The latest information from the Office for National Statistics (ONS) shows that, in the 12 months to October 2019, private rental sector (PRS) rents in the capital have increased by an average of 0.9%. This is lower than inflation, which was 1.5% as measured by CPI and 2.1% as measured by RPI over the same period.

The Residential Landlords Association (RLA) has shared its worries about the rent control proposal. It has commented that this suggested change might have actually led to tenants paying more if rent levels had been linked to inflation.

Speaking recently to a committee of MPs, the Housing Secretary, Robert Jenrick, warned that he was “not in favour of rent controls”. He argued that they have “proven to be very negative for both landlords and tenants in the past, and I do not want to see any move in that direction.”

Research by the RLA has also highlighted that rent controls in other parts of the world have already proven to be unsuccessful. They led to a lower standard of housing and less choice for tenants.

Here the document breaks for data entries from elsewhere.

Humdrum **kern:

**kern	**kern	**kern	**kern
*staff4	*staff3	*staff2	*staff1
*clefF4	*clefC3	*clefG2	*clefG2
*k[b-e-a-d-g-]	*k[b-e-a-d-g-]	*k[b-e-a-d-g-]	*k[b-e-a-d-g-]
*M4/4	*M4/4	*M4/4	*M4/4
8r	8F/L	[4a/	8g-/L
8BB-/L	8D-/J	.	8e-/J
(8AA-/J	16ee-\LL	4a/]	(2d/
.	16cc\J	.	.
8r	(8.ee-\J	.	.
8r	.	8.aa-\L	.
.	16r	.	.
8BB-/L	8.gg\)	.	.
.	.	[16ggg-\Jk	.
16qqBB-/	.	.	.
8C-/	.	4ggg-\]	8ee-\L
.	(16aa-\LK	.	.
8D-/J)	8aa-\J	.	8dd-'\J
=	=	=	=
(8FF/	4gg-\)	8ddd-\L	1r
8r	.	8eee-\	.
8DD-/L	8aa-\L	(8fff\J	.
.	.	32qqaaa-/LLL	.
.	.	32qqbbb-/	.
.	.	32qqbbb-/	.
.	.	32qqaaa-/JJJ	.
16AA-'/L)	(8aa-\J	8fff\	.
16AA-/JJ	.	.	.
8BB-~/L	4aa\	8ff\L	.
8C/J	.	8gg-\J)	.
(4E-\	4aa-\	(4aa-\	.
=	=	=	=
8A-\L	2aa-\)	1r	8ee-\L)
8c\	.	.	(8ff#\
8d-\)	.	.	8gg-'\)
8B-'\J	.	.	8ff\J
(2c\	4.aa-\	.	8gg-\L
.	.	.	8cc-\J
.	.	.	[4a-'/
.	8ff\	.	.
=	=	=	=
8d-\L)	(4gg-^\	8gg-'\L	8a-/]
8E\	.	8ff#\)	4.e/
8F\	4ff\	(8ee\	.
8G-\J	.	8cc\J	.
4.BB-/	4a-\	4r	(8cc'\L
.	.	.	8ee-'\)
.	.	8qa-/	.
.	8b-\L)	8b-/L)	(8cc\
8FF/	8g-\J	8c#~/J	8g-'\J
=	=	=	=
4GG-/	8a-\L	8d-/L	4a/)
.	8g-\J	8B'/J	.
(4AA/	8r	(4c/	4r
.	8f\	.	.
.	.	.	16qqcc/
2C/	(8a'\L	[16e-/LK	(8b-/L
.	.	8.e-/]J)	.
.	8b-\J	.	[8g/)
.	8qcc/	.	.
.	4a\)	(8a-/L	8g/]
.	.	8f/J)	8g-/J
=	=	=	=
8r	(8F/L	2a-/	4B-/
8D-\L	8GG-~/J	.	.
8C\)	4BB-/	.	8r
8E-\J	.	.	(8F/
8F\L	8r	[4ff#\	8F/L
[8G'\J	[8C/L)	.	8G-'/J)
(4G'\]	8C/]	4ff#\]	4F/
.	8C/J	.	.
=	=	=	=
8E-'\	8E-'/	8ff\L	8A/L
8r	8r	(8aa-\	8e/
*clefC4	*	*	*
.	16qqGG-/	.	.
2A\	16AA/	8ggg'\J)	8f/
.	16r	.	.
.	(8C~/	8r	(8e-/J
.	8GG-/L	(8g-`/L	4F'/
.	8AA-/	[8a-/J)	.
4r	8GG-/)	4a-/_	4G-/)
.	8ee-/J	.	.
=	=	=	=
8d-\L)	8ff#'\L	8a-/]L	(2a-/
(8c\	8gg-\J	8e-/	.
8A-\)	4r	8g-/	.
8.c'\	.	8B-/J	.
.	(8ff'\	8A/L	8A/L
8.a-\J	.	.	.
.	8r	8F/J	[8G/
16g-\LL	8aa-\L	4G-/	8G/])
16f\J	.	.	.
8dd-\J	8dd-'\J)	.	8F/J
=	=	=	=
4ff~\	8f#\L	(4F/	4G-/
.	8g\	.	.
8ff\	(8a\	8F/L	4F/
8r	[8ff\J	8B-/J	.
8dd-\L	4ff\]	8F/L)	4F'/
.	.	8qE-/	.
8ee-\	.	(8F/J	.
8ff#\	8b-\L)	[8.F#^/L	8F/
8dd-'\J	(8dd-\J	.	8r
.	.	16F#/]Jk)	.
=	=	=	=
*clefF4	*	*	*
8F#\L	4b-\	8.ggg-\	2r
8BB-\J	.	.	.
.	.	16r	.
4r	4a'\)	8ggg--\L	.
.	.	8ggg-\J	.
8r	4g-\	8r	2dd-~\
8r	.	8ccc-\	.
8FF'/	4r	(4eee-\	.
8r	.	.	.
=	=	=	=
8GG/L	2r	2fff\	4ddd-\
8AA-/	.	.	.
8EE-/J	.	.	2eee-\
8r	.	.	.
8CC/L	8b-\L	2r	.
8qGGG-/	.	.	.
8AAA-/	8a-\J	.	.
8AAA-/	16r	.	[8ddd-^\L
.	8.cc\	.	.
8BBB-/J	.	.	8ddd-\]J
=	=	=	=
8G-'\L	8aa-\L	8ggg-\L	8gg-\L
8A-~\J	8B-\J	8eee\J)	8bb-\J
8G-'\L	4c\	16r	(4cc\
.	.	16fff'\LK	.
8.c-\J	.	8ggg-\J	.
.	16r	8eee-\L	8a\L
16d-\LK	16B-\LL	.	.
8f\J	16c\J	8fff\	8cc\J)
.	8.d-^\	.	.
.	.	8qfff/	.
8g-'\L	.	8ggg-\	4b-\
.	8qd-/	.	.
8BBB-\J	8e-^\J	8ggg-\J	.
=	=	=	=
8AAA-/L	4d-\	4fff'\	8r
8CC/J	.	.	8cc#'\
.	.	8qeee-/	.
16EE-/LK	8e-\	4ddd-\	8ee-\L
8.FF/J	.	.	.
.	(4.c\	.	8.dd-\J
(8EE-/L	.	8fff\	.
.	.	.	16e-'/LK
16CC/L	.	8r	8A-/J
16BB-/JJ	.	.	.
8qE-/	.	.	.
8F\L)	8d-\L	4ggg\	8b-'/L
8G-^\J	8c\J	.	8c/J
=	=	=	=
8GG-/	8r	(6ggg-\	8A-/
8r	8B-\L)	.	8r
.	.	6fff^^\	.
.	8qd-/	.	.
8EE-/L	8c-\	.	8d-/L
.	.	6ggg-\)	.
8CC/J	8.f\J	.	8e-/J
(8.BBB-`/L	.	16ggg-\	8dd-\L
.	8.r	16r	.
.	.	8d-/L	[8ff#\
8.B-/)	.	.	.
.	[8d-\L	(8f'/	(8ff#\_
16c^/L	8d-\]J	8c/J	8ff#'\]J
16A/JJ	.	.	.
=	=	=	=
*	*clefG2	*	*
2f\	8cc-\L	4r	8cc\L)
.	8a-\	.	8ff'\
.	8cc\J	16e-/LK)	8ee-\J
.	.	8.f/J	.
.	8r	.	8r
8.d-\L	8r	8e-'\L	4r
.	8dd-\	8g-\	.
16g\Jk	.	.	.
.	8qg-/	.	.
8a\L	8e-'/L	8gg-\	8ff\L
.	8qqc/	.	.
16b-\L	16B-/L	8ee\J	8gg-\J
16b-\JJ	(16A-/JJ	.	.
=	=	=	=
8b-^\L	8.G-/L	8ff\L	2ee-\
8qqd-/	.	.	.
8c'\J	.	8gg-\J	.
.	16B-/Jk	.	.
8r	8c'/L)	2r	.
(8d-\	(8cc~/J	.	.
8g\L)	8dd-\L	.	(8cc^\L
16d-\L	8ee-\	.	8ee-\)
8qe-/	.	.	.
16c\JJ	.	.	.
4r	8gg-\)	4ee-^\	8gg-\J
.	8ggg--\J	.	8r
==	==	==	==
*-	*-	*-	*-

David Smith, Policy Director for the RLA, has commented: “Today’s figures show how absurd proposals for rent controls are. Rents in London are falling in real terms yet the Mayor is failing to acknowledge this.

“If he wants to make renting cheaper it would be better to work constructively with good landlords to provide the new homes to rent the capital desperately needs. Without this, supply will fall, rents will go up, and tenants will have even less choice about where they live.”